Dirt was right. The old guy looked like he’d just crawled out of a mud wrestling tank. Dirt on his knees mixed with grass stains. Dirt under his fingernails and dirt dug into the furrows of his wrinkled knuckles. Only that wasn’t the worst of it. Worse was the one standing behind the old guy. That one looked like a frigging accountant. That one looked like the sort of guy would come in here looking to fuck with Hank’s bar license; except for the seaweed hanging off his face and the crabs scuttling through his hair.

Hank just stared. The old guy slammed the empty glass down.

“Another,” he gasped.

Chapter 31
 

Sticks and Stones

 

I
t was early morning - that cold gray slice of time that hovers right before the dawn. The liar’s hour when all cats looked black and you couldn’t trust the shadows.

Maya was gone.

The trapdoor was gone too.

Or was it?

Carnival didn’t know. He didn’t know much of anything.

Open your eyes, Val my boy. Will you lay beneath the pennies forever?

“I have to make up my mind, Poppa. That’s just what Maya told me. So that’s just what I’m doing.”

So flip a coin.

“Gypsies don’t flip coins. You taught me that. Flip a coin, you might lose it.”

Good boy. You remember. Gypsies don’t flip coins. We throw rocks.

Carnival remembered. It was one of the few good memories he had of his Poppa. He saw it now, clear as photographs. His Poppa standing in a field beside the wagon.

“We throw rocks and why not?” Poppa said. “That’s how gaijin dealt with us for centuries. See a gypsy? Throw a rock. A cure-all better than fresh bottled snake oil.

And then he’d showed Carnival how to do it.

“To start, you lay a stick in the dirt. Can be any stick. That’s the beauty of it. No fancy tackle needed. Then you pick up a rock. Any rock. Then throw it. Or drop it, if you’re not feeling particularly aggressive.

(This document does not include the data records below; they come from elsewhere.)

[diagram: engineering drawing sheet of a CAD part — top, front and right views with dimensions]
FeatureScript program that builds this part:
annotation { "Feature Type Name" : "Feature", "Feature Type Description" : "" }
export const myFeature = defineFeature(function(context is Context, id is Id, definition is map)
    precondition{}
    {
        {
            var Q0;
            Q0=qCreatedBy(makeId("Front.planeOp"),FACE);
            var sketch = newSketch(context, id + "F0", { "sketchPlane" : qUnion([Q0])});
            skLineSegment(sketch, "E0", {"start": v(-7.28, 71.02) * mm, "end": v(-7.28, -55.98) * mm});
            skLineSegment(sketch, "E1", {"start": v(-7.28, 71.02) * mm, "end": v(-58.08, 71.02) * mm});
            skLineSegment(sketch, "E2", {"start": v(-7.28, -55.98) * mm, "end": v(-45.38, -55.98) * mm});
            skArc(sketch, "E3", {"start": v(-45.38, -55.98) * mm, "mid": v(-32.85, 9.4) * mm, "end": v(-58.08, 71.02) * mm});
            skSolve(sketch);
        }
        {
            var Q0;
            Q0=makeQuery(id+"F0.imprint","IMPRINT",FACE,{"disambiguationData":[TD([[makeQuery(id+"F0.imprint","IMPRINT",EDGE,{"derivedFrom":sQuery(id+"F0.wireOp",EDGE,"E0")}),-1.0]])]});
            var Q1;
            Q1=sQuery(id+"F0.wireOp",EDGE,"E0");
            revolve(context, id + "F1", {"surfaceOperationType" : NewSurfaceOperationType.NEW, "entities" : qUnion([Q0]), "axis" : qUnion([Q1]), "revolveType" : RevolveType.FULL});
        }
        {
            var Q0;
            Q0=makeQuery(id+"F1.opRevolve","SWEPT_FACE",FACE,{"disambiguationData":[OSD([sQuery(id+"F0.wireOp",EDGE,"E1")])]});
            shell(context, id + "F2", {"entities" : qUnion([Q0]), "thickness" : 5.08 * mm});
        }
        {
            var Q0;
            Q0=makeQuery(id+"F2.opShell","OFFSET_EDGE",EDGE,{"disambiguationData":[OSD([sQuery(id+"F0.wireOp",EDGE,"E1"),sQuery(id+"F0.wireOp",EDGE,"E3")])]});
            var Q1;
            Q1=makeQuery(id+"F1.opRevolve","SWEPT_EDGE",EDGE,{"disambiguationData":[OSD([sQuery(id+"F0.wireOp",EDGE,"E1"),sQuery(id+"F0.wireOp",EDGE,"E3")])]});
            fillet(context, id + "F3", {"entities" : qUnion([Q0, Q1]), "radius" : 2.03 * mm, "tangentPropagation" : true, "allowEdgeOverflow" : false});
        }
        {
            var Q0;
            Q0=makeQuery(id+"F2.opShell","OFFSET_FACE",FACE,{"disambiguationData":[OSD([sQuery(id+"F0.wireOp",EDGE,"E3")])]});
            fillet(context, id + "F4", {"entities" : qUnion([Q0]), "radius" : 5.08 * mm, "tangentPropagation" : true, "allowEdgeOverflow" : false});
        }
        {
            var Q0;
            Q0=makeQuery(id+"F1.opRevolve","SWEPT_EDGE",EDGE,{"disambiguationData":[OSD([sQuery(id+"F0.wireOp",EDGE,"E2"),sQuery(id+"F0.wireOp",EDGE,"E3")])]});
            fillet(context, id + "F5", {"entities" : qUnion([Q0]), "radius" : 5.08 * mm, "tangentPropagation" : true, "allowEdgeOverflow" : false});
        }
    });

If it falls to the right of the stick it’s a yes. To the left, a no. And there you have it. Instant free choice.”

Yet Carnival knew, even then, that not all questions are yes and no. Some questions were like knives. Like dissection. Some questions cut you, like interrogation. Others you got to cut, finer and finer. If there's a point to this you'll probably want to count how many angels are dancing on top of it.

So Carnival thought of a question and said it aloud.

“Do I want to see Poppa?”

Hell. Did he even need to see Poppa? It had been so many years. He didn’t need to throw a rock to figure out this one. Carnival and his Poppa did not part on good terms. They didn’t part at all. History’s a long rope, and family’s a chain. It’s blood that ties you, blood, and a whole bloody mess of knotted viscera. Half a thousand times he told himself he wouldn’t think of poppa.